# Objective
Render every line of the rows below as a Markdown table, omitting blank lines. Use the columns "Line No." and "Line Text", with the row number in the first and the line itself in the second.

─── Data in this exercise ───

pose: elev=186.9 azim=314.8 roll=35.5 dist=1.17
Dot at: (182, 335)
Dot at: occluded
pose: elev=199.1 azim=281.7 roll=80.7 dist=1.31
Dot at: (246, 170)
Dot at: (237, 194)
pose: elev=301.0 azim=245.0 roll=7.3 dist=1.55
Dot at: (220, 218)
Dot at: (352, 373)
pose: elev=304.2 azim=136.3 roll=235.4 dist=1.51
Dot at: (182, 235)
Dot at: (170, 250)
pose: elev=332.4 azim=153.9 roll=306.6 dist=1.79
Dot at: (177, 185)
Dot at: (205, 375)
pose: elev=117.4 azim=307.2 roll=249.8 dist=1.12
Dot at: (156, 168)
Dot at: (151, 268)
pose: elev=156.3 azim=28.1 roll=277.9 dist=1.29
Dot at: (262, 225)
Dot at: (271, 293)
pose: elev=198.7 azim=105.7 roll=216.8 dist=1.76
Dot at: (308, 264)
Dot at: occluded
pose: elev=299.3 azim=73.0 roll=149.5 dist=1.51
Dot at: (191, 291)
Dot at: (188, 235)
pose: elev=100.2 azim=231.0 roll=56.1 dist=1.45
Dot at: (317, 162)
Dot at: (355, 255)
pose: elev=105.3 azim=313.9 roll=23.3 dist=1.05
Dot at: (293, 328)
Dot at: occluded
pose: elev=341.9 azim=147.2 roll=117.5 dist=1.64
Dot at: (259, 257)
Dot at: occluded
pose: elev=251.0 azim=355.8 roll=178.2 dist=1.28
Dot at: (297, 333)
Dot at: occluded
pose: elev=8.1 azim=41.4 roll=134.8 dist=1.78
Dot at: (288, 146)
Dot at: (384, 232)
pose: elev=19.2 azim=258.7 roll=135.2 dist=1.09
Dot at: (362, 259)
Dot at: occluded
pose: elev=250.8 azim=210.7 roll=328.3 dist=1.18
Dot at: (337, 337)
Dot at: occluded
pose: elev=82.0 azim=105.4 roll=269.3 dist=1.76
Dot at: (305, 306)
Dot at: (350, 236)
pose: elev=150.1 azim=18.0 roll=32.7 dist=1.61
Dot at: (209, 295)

───

# Exercise answer
| Line No. | Line Text |
|---|---|
| 1 | pose: elev=186.9 azim=314.8 roll=35.5 dist=1.17 |
| 2 | Dot at: (182, 335) |
| 3 | Dot at: occluded |
| 4 | pose: elev=199.1 azim=281.7 roll=80.7 dist=1.31 |
| 5 | Dot at: (246, 170) |
| 6 | Dot at: (237, 194) |
| 7 | pose: elev=301.0 azim=245.0 roll=7.3 dist=1.55 |
| 8 | Dot at: (220, 218) |
| 9 | Dot at: (352, 373) |
| 10 | pose: elev=304.2 azim=136.3 roll=235.4 dist=1.51 |
| 11 | Dot at: (182, 235) |
| 12 | Dot at: (170, 250) |
| 13 | pose: elev=332.4 azim=153.9 roll=306.6 dist=1.79 |
| 14 | Dot at: (177, 185) |
| 15 | Dot at: (205, 375) |
| 16 | pose: elev=117.4 azim=307.2 roll=249.8 dist=1.12 |
| 17 | Dot at: (156, 168) |
| 18 | Dot at: (151, 268) |
| 19 | pose: elev=156.3 azim=28.1 roll=277.9 dist=1.29 |
| 20 | Dot at: (262, 225) |
| 21 | Dot at: (271, 293) |
| 22 | pose: elev=198.7 azim=105.7 roll=216.8 dist=1.76 |
| 23 | Dot at: (308, 264) |
| 24 | Dot at: occluded |
| 25 | pose: elev=299.3 azim=73.0 roll=149.5 dist=1.51 |
| 26 | Dot at: (191, 291) |
| 27 | Dot at: (188, 235) |
| 28 | pose: elev=100.2 azim=231.0 roll=56.1 dist=1.45 |
| 29 | Dot at: (317, 162) |
| 30 | Dot at: (355, 255) |
| 31 | pose: elev=105.3 azim=313.9 roll=23.3 dist=1.05 |
| 32 | Dot at: (293, 328) |
| 33 | Dot at: occluded |
| 34 | pose: elev=341.9 azim=147.2 roll=117.5 dist=1.64 |
| 35 | Dot at: (259, 257) |
| 36 | Dot at: occluded |
| 37 | pose: elev=251.0 azim=355.8 roll=178.2 dist=1.28 |
| 38 | Dot at: (297, 333) |
| 39 | Dot at: occluded |
| 40 | pose: elev=8.1 azim=41.4 roll=134.8 dist=1.78 |
| 41 | Dot at: (288, 146) |
| 42 | Dot at: (384, 232) |
| 43 | pose: elev=19.2 azim=258.7 roll=135.2 dist=1.09 |
| 44 | Dot at: (362, 259) |
| 45 | Dot at: occluded |
| 46 | pose: elev=250.8 azim=210.7 roll=328.3 dist=1.18 |
| 47 | Dot at: (337, 337) |
| 48 | Dot at: occluded |
| 49 | pose: elev=82.0 azim=105.4 roll=269.3 dist=1.76 |
| 50 | Dot at: (305, 306) |
| 51 | Dot at: (350, 236) |
| 52 | pose: elev=150.1 azim=18.0 roll=32.7 dist=1.61 |
| 53 | Dot at: (209, 295) |